▸ **Exercise aim**: Turn the lines starting at the one containing "How many values" and ending at the one containing "List the series" into a numbered list, leaving out blank lines.

▸ **Data listing**:
Start of Block
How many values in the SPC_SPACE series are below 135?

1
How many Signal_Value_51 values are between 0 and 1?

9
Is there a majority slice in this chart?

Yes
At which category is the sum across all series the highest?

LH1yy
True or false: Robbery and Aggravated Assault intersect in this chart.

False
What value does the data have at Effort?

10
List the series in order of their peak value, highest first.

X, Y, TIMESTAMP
End of Block
Start of Block
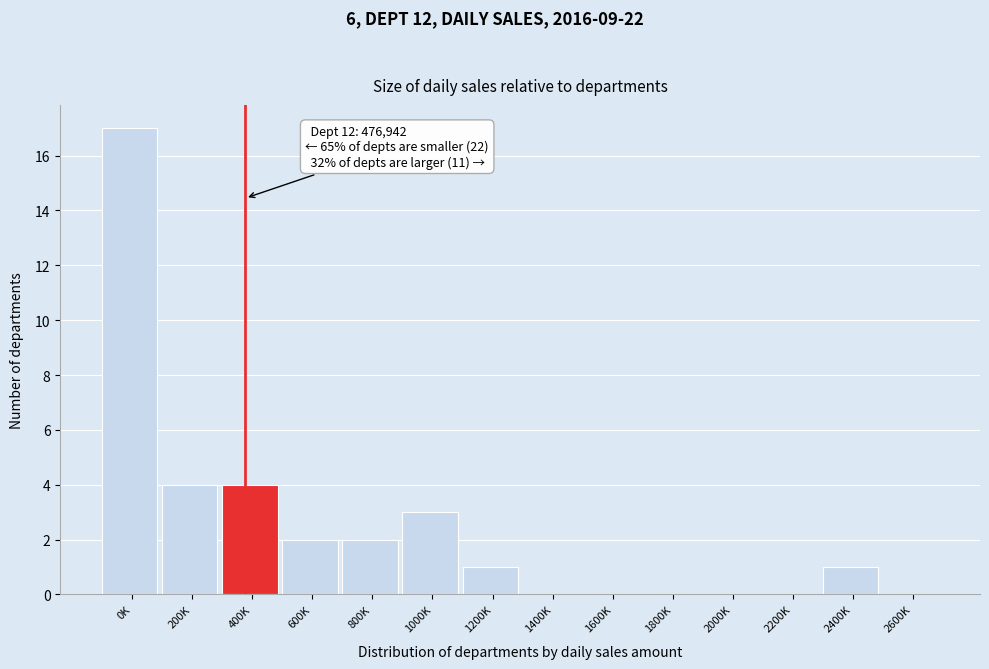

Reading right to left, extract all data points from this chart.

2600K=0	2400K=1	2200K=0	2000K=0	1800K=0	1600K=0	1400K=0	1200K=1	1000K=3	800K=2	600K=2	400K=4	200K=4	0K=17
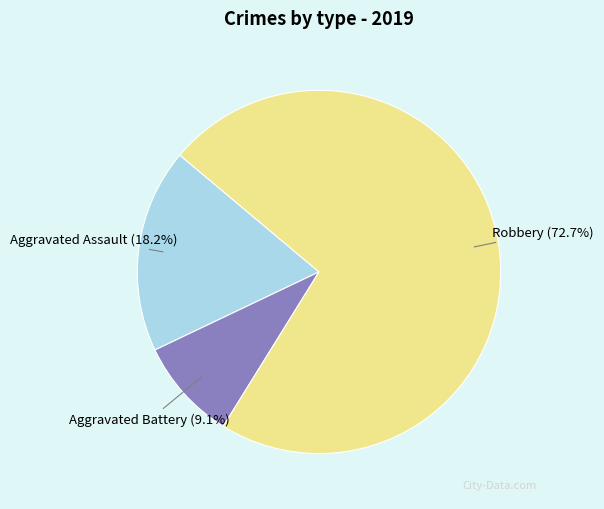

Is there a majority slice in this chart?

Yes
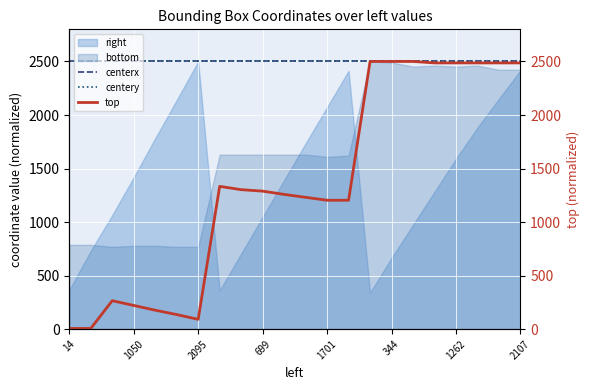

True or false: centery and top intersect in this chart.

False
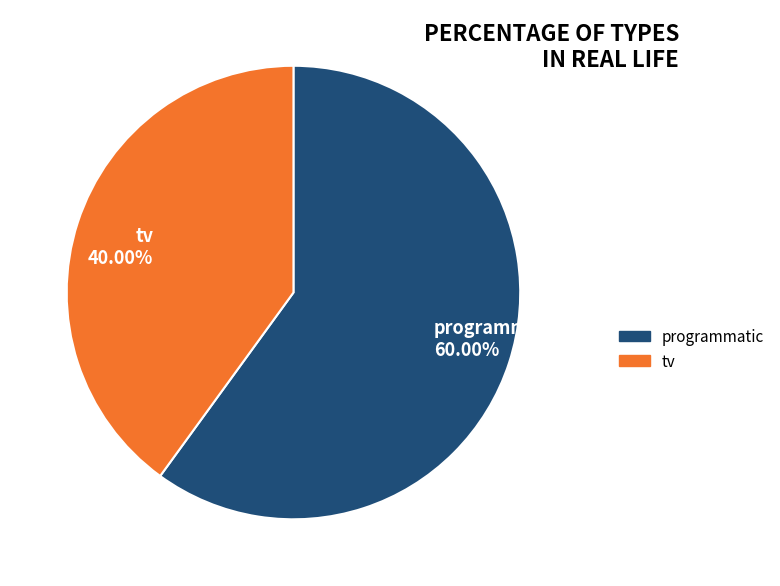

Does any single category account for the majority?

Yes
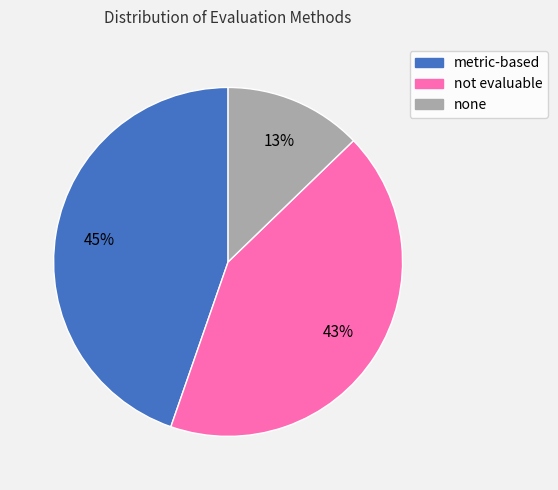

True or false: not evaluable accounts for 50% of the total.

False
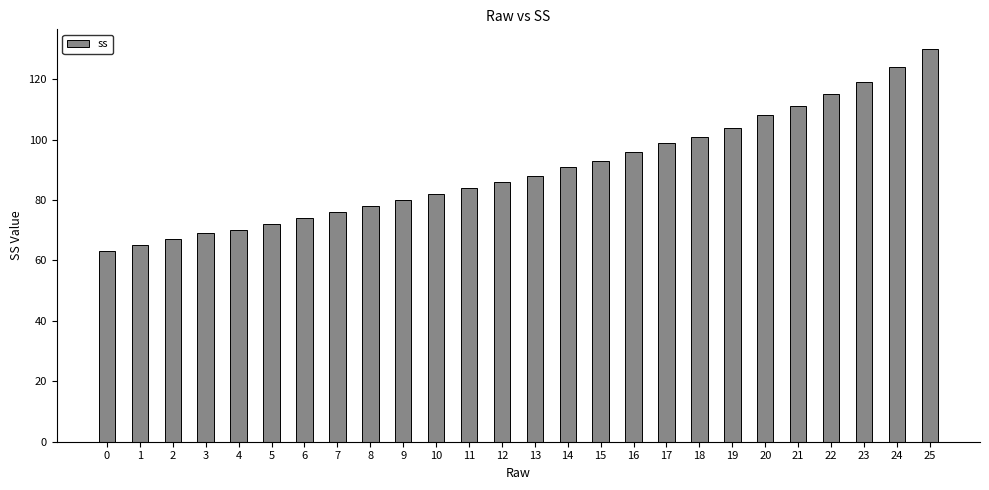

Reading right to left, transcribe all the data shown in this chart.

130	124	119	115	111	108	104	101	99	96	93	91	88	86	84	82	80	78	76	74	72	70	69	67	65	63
End of Block
Start of Block
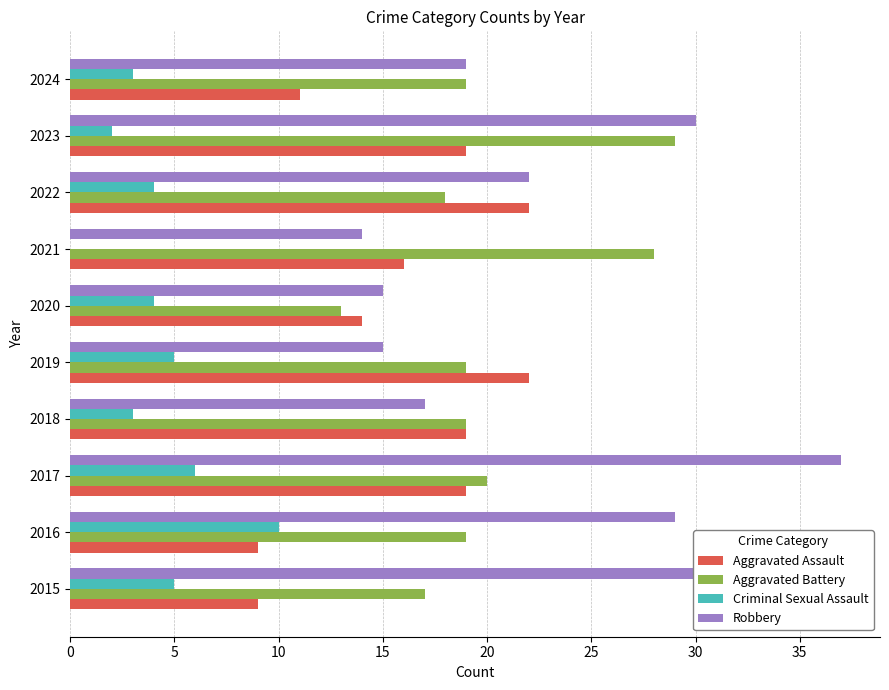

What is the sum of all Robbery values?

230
End of Block
▸ **Response area**:
1. How many values in the SPC_SPACE series are below 135?
2. 1
3. How many Signal_Value_51 values are between 0 and 1?
4. 9
5. Is there a majority slice in this chart?
6. Yes
7. At which category is the sum across all series the highest?
8. LH1yy
9. True or false: Robbery and Aggravated Assault intersect in this chart.
10. False
11. What value does the data have at Effort?
12. 10
13. List the series in order of their peak value, highest first.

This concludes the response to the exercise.